== Recorded information

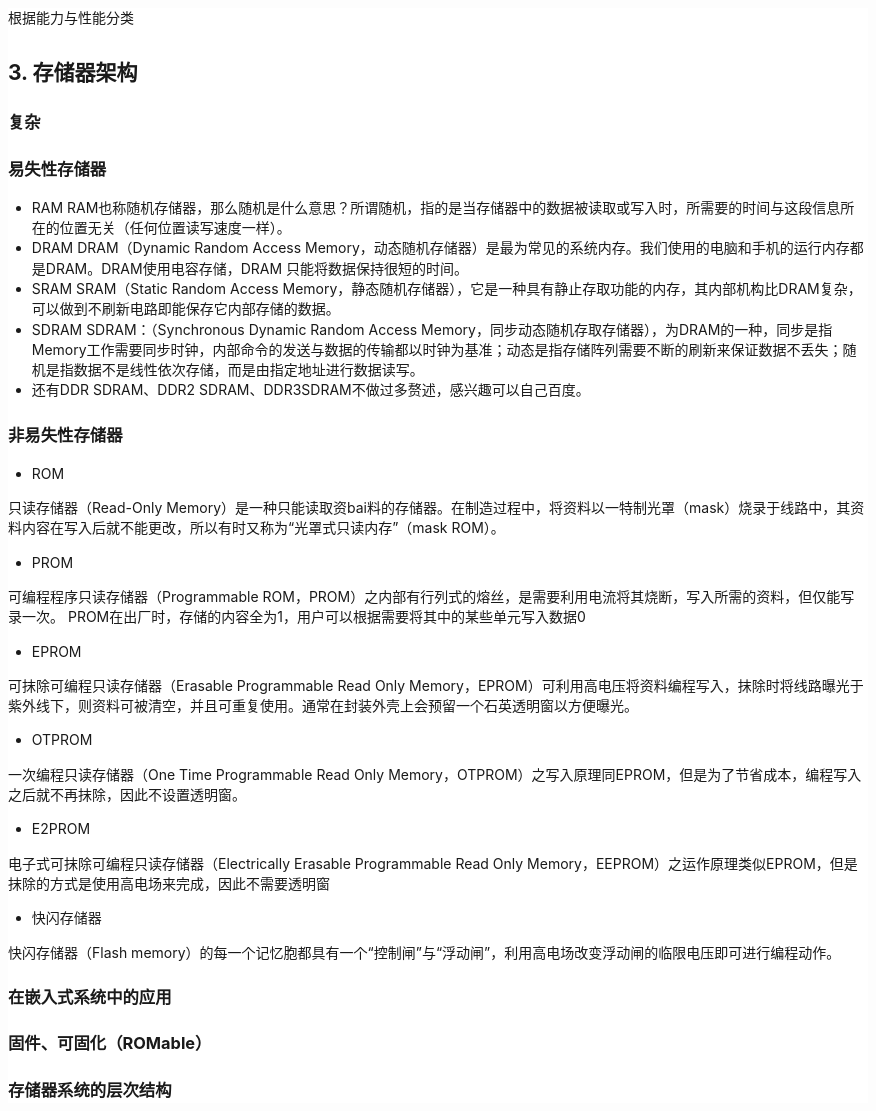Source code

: 根据能力与性能分类

## 3. 存储器架构

### 复杂

### 易失性存储器

- RAM
RAM也称随机存储器，那么随机是什么意思？所谓随机，指的是当存储器中的数据被读取或写入时，所需要的时间与这段信息所在的位置无关（任何位置读写速度一样）。
- DRAM
 DRAM（Dynamic Random Access Memory，动态随机存储器）是最为常见的系统内存。我们使用的电脑和手机的运行内存都是DRAM。DRAM使用电容存储，DRAM 只能将数据保持很短的时间。
- SRAM
SRAM（Static Random Access Memory，静态随机存储器），它是一种具有静止存取功能的内存，其内部机构比DRAM复杂，可以做到不刷新电路即能保存它内部存储的数据。
- SDRAM
 SDRAM：（Synchronous Dynamic Random Access Memory，同步动态随机存取存储器），为DRAM的一种，同步是指Memory工作需要同步时钟，内部命令的发送与数据的传输都以时钟为基准；动态是指存储阵列需要不断的刷新来保证数据不丢失；随机是指数据不是线性依次存储，而是由指定地址进行数据读写。
- 还有DDR SDRAM、DDR2 SDRAM、DDR3SDRAM不做过多赘述，感兴趣可以自己百度。

### 非易失性存储器

- ROM

只读存储器（Read-Only Memory）是一种只能读取资bai料的存储器。在制造过程中，将资料以一特制光罩（mask）烧录于线路中，其资料内容在写入后就不能更改，所以有时又称为“光罩式只读内存”（mask ROM）。

- PROM
 
 可编程程序只读存储器（Programmable ROM，PROM）之内部有行列式的熔丝，是需要利用电流将其烧断，写入所需的资料，但仅能写录一次。 PROM在出厂时，存储的内容全为1，用户可以根据需要将其中的某些单元写入数据0
 
- EPROM
 
 可抹除可编程只读存储器（Erasable Programmable Read Only Memory，EPROM）可利用高电压将资料编程写入，抹除时将线路曝光于紫外线下，则资料可被清空，并且可重复使用。通常在封装外壳上会预留一个石英透明窗以方便曝光。
 
- OTPROM

一次编程只读存储器（One Time Programmable Read Only Memory，OTPROM）之写入原理同EPROM，但是为了节省成本，编程写入之后就不再抹除，因此不设置透明窗。

- E2PROM
 
 电子式可抹除可编程只读存储器（Electrically Erasable Programmable Read Only Memory，EEPROM）之运作原理类似EPROM，但是抹除的方式是使用高电场来完成，因此不需要透明窗
 
- 快闪存储器
 
 快闪存储器（Flash memory）的每一个记忆胞都具有一个“控制闸”与“浮动闸”，利用高电场改变浮动闸的临限电压即可进行编程动作。
 

### 在嵌入式系统中的应用

### 固件、可固化（ROMable）

### 存储器系统的层次结构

====

_Exercise brief_
Set down the lines above without any change, beginning with the one that contains "快闪存储器（Flash me" and ending with the final line.

_Solution to this exercise_
 快闪存储器（Flash memory）的每一个记忆胞都具有一个“控制闸”与“浮动闸”，利用高电场改变浮动闸的临限电压即可进行编程动作。
 

### 在嵌入式系统中的应用

### 固件、可固化（ROMable）

### 存储器系统的层次结构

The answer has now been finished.